After all, the 150-year-old, Valladolid-based Dulces Galicia, maker of the biscuits, only recently caved to growing demands that they change the name of their iconic shortbread-style El Toro Vega cookies.

For those of you who may have never spent an entire glorious month traversing Spain with a mouth full of polvorónes, the etymology of El Toro Vega shortbreads derives from Valladolid’s Toro de la Vega festival. The centuries-old event—the festival is believed to date back to the 15th century—has come under pressure in recent years, thanks to its twist on the bullfight. As part of the festival each year, lancers chase a bull through the streets of the town of Tordesillas, with the aim of killing the bull in a pretty damn brutal manner.

Dulces Galicia’s director, Carlos Galicia, says that although he is none too pleased with the name change, he feels that “the quality of the sweet is the most important thing of all with customers asking for it year after year.”

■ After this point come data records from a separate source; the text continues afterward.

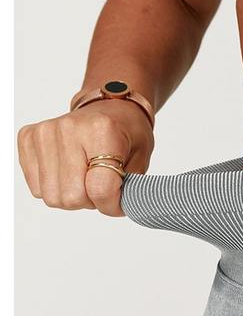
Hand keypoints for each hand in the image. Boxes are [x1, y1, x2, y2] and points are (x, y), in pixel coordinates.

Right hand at [17, 99, 153, 215]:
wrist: (109, 108)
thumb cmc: (126, 134)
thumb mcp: (142, 160)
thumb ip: (129, 188)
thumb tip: (111, 208)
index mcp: (102, 131)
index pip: (100, 190)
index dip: (111, 205)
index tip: (118, 198)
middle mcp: (68, 128)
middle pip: (72, 197)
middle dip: (90, 201)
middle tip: (100, 183)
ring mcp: (45, 132)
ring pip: (52, 196)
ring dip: (71, 196)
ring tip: (84, 177)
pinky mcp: (28, 138)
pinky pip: (37, 187)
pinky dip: (55, 187)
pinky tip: (68, 172)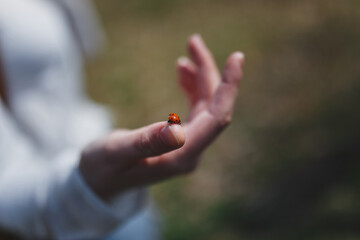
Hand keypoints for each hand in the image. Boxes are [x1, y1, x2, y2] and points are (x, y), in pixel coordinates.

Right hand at [79, 34, 243, 199]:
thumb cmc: (102, 169)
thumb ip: (144, 142)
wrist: (99, 182)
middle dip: (209, 73)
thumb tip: (174, 128)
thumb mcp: (116, 152)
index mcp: (180, 157)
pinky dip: (191, 88)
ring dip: (200, 78)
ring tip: (187, 53)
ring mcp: (187, 146)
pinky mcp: (180, 140)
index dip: (228, 88)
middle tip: (193, 42)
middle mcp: (189, 153)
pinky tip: (183, 72)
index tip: (236, 58)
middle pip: (213, 108)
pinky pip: (195, 110)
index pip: (216, 119)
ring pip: (205, 107)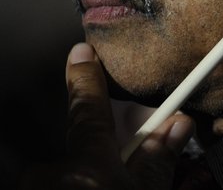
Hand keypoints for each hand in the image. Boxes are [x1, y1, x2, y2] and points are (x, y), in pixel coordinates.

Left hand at [21, 43, 194, 188]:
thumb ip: (159, 159)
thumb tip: (178, 124)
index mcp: (88, 164)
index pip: (89, 109)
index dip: (87, 78)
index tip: (81, 52)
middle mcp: (53, 174)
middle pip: (84, 144)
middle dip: (104, 147)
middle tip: (124, 167)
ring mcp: (38, 188)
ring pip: (69, 169)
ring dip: (89, 174)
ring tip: (109, 182)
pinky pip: (57, 184)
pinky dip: (76, 184)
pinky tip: (93, 188)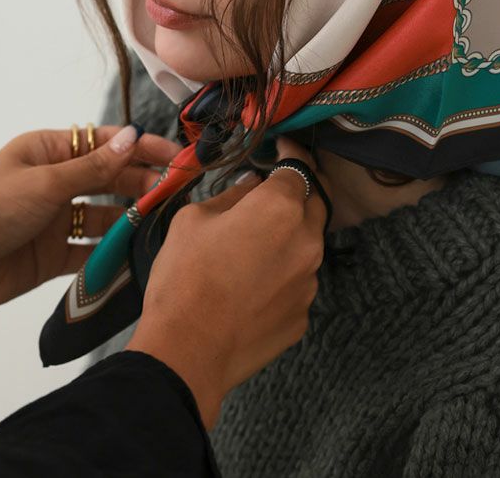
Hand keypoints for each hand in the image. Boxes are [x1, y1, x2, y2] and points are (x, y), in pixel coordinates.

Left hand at [0, 125, 181, 324]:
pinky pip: (92, 251)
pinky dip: (112, 253)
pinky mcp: (54, 255)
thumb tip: (133, 138)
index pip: (105, 144)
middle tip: (177, 190)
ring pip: (105, 215)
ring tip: (161, 220)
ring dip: (131, 217)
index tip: (175, 156)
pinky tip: (136, 252)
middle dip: (143, 183)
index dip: (142, 148)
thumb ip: (94, 168)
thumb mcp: (45, 183)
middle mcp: (55, 183)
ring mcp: (56, 220)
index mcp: (49, 152)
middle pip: (110, 179)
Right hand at [126, 136, 326, 428]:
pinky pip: (298, 282)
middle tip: (273, 192)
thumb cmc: (184, 278)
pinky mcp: (303, 315)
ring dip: (289, 236)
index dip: (292, 153)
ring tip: (253, 246)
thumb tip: (251, 186)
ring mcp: (309, 281)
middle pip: (315, 203)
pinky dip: (282, 274)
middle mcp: (306, 241)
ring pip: (308, 245)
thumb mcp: (194, 220)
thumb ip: (231, 196)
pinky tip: (252, 283)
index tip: (285, 147)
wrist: (187, 352)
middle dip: (299, 192)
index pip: (299, 168)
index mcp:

The week before this year’s Toro de la Vega festival saw an estimated 100,000 Spaniards taking to the streets of Madrid in protest. Couple that staggering number with the fact that Dulces Galicia has been facing building pressure from retailers, and it’s easy to understand why they felt the need to roll out a new name before the lucrative Christmas sales period.

“We’ve kept the same logo and font, and have just axed the word ‘Vega’ so they are now called Polvorones El Toro,” explains Galicia.

Although animal-rights activists might scoff at Galicia’s claim that the call to change their polvoróne’s name is “unfair,” he might be onto something, if you believe thinkSPAIN’s claim that it was supermarkets and retailers who first suggested the “El Toro Vega polvorónes” moniker in the first place.

But times change, and naming a cookie after a bull-killing event is no longer considered cool. Going forward, these shortbread cookies will have nothing to do with the ancient but controversial practice of publicly killing bulls in Spain.